**THE TASK:** With the pictures removed, the data below must be transcribed in full and exactly.

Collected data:
------------------------------------------------------------------------
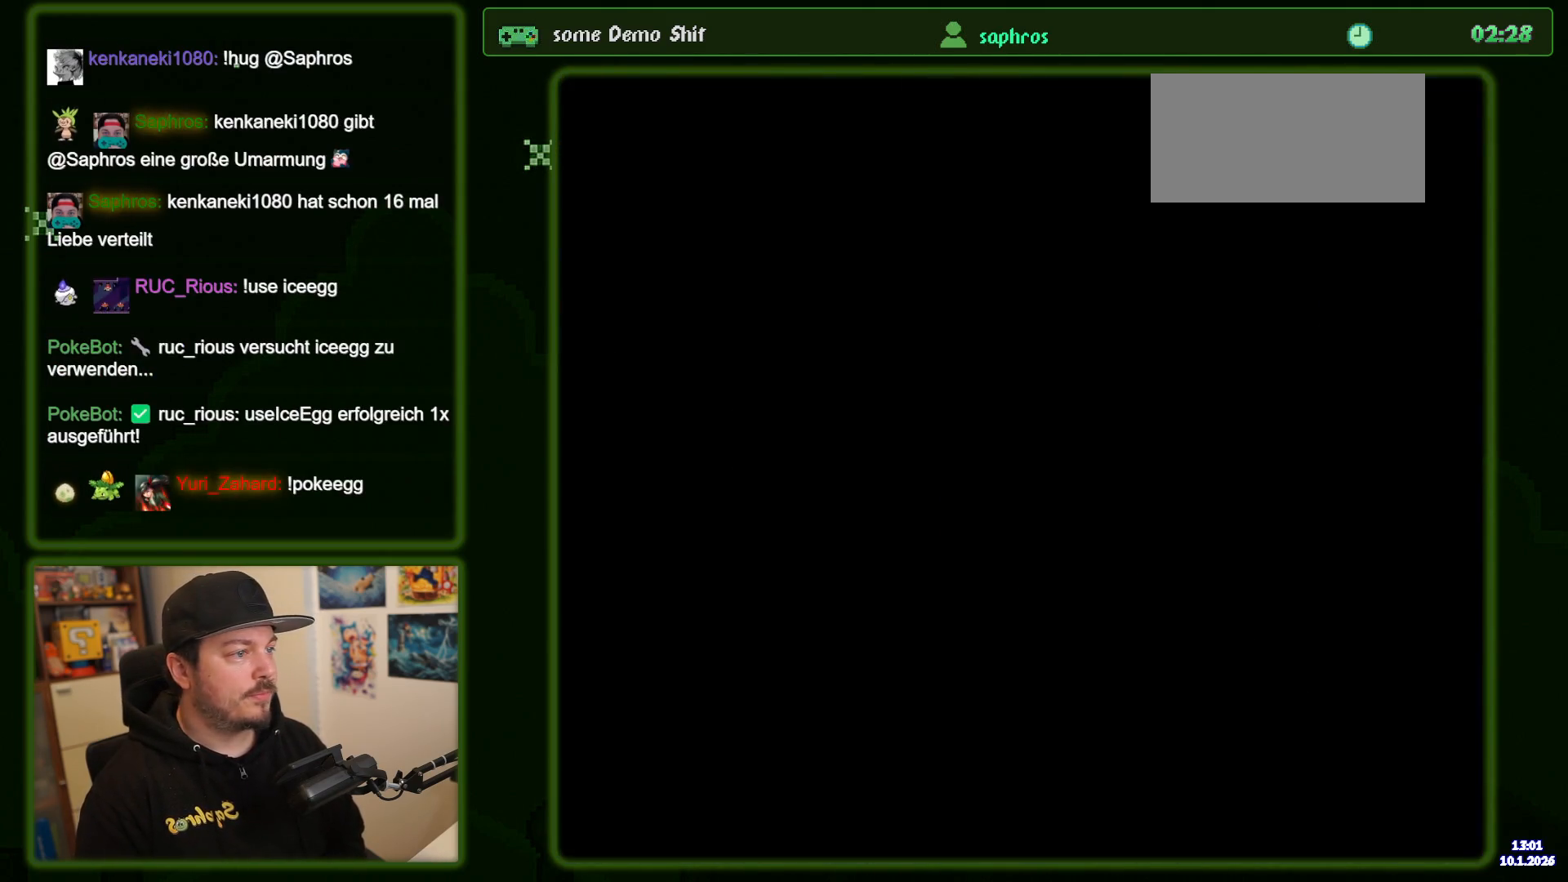
{"buttons": ["Y"], "events": []}
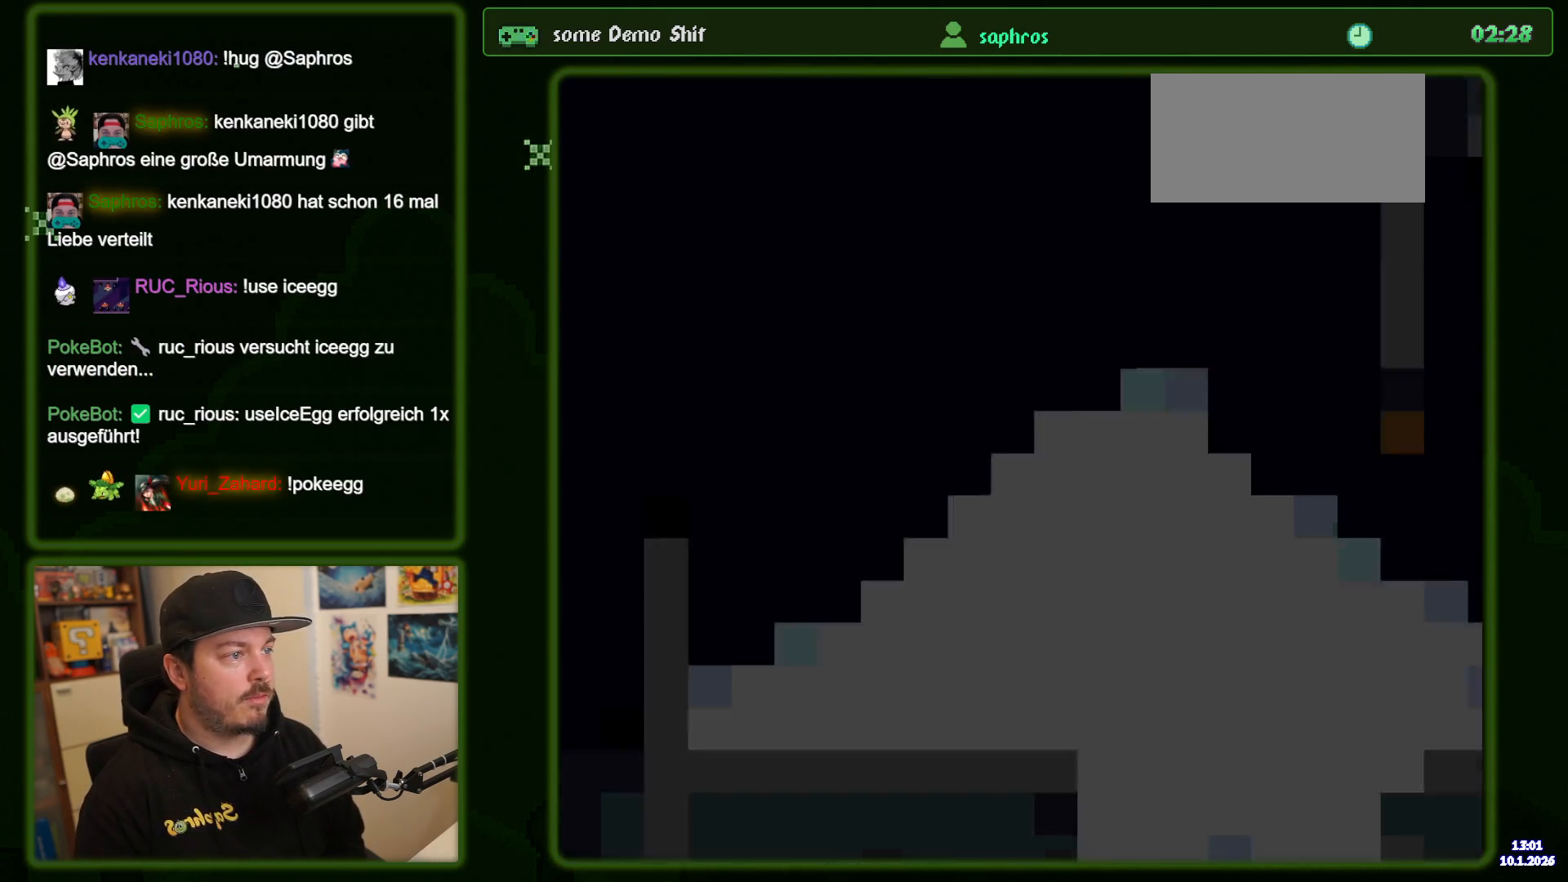
{"buttons": ["Y", "DPAD_RIGHT"], "events": [[267, "DPAD_RIGHT", "down"]]}
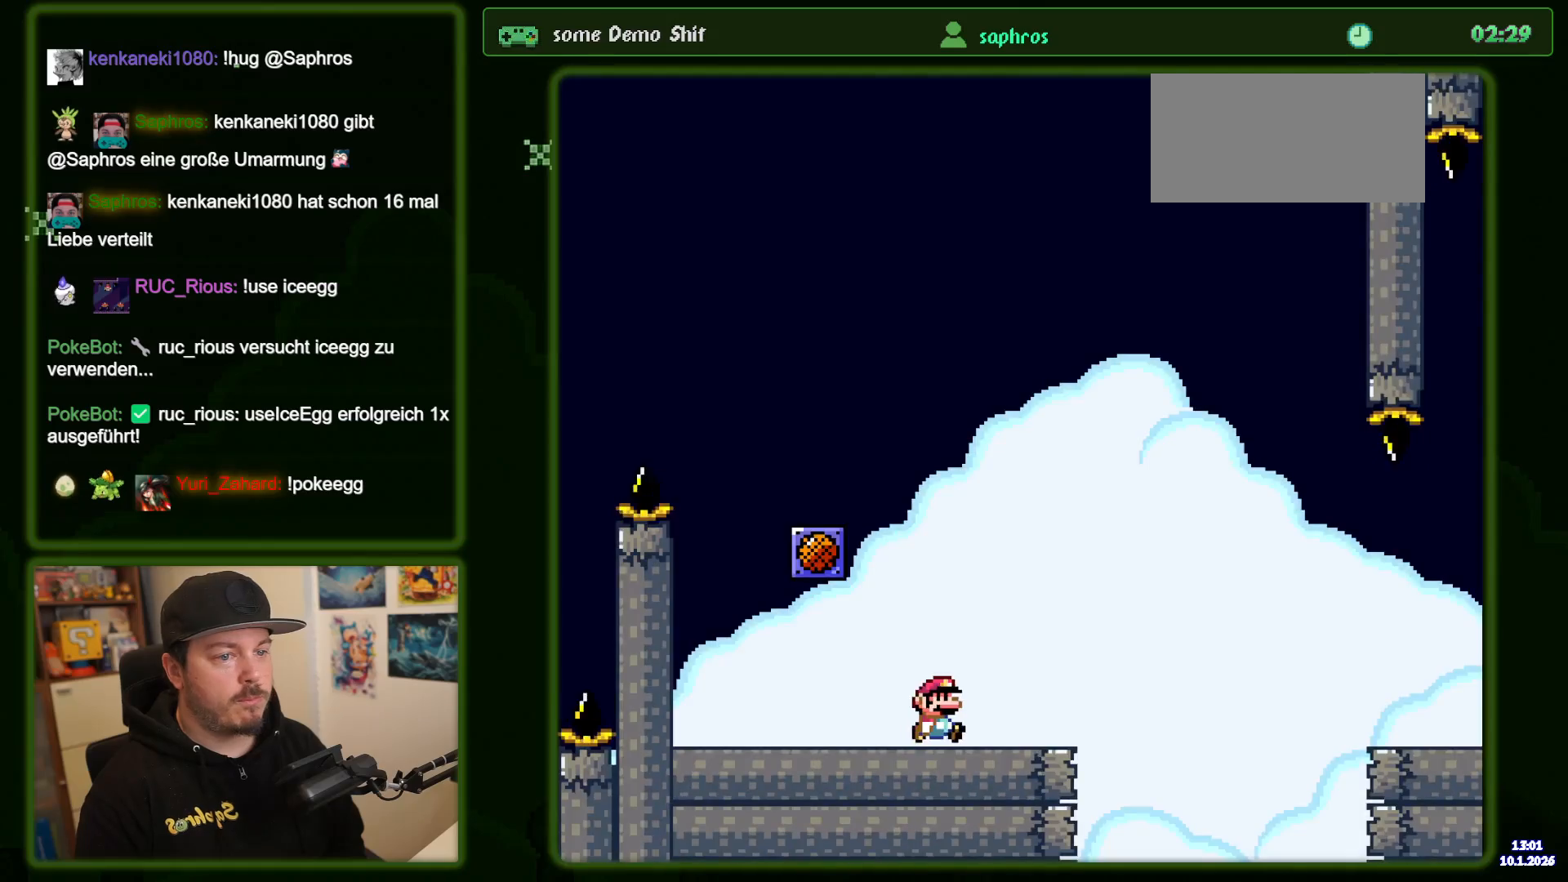
{"buttons": ["B", "Y", "DPAD_RIGHT"], "events": [[267, "B", "down"]]}
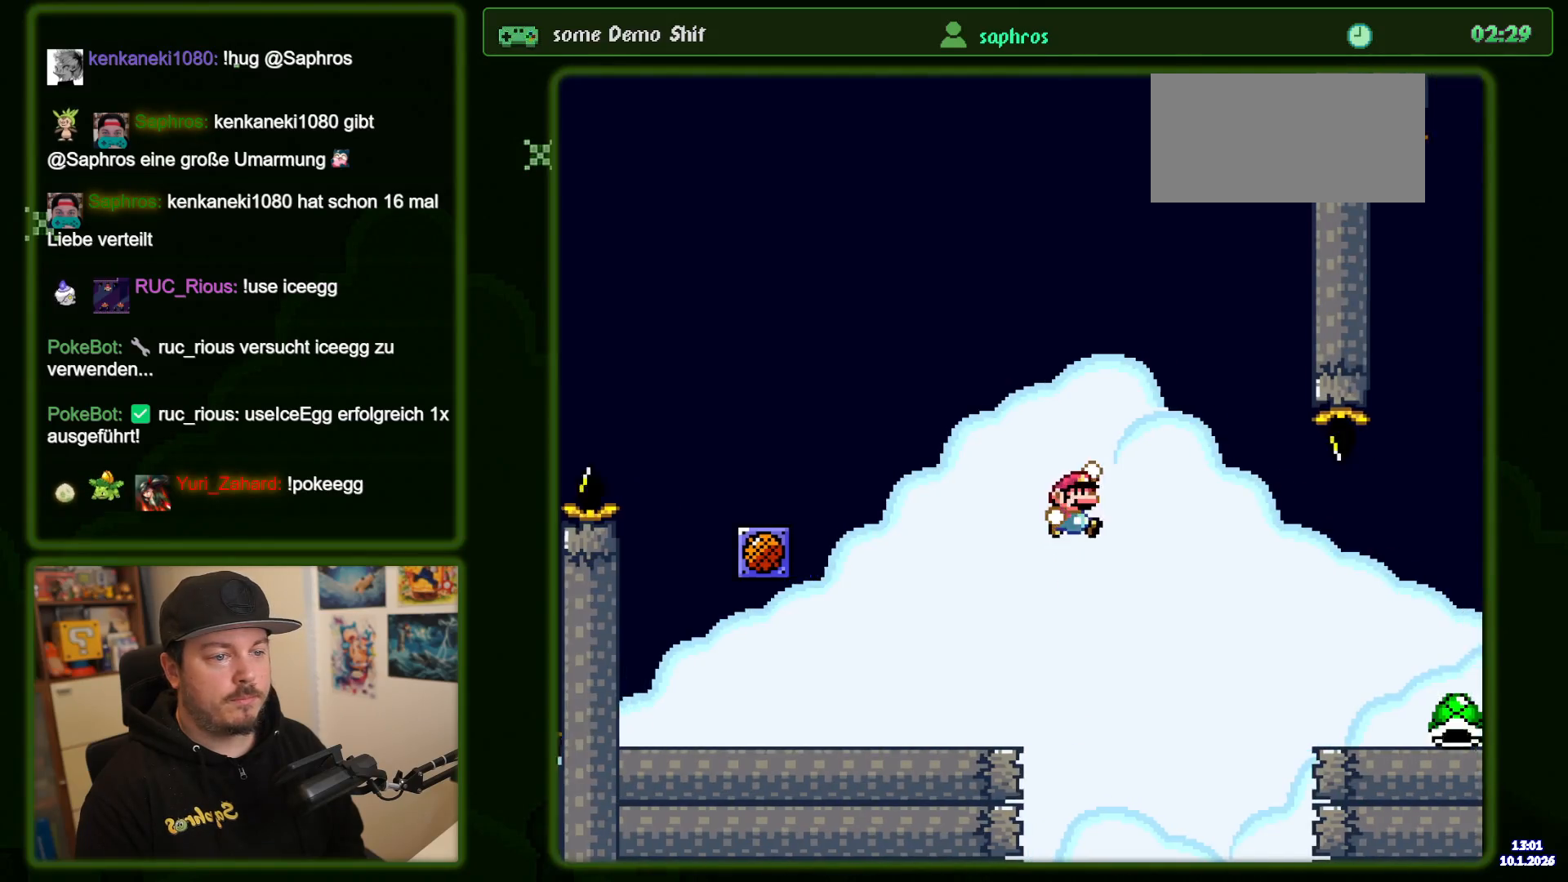
{"buttons": ["Y", "DPAD_RIGHT"], "events": [[150, "B", "up"]]}
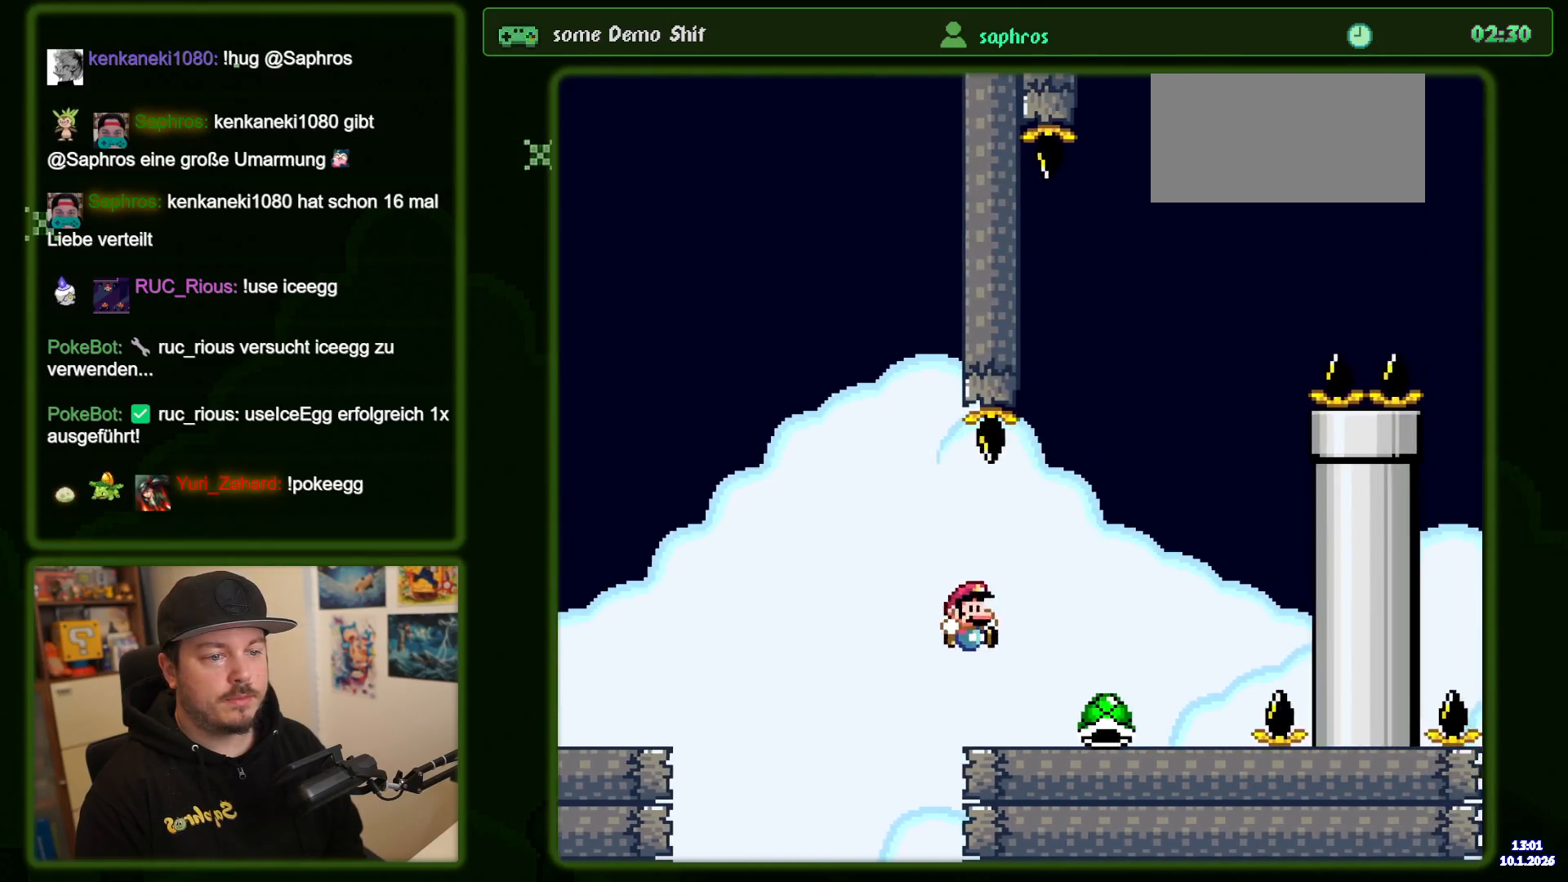
{"buttons": ["B", "Y", "DPAD_RIGHT"], "events": [[167, "B", "down"], [234, "DPAD_RIGHT", "up"], [317, "DPAD_LEFT", "down"], [417, "DPAD_LEFT", "up"], [484, "DPAD_RIGHT", "down"]]}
------------------------------------------------------------------------
**WRITTEN SOLUTION:**
{"buttons": ["Y"], "events": []}
{"buttons": ["Y", "DPAD_RIGHT"], "events": [[267, "DPAD_RIGHT", "down"]]}
{"buttons": ["B", "Y", "DPAD_RIGHT"], "events": [[267, "B", "down"]]}
{"buttons": ["Y", "DPAD_RIGHT"], "events": [[150, "B", "up"]]}
{"buttons": ["B", "Y", "DPAD_RIGHT"], "events": [[167, "B", "down"], [234, "DPAD_RIGHT", "up"], [317, "DPAD_LEFT", "down"], [417, "DPAD_LEFT", "up"], [484, "DPAD_RIGHT", "down"]]}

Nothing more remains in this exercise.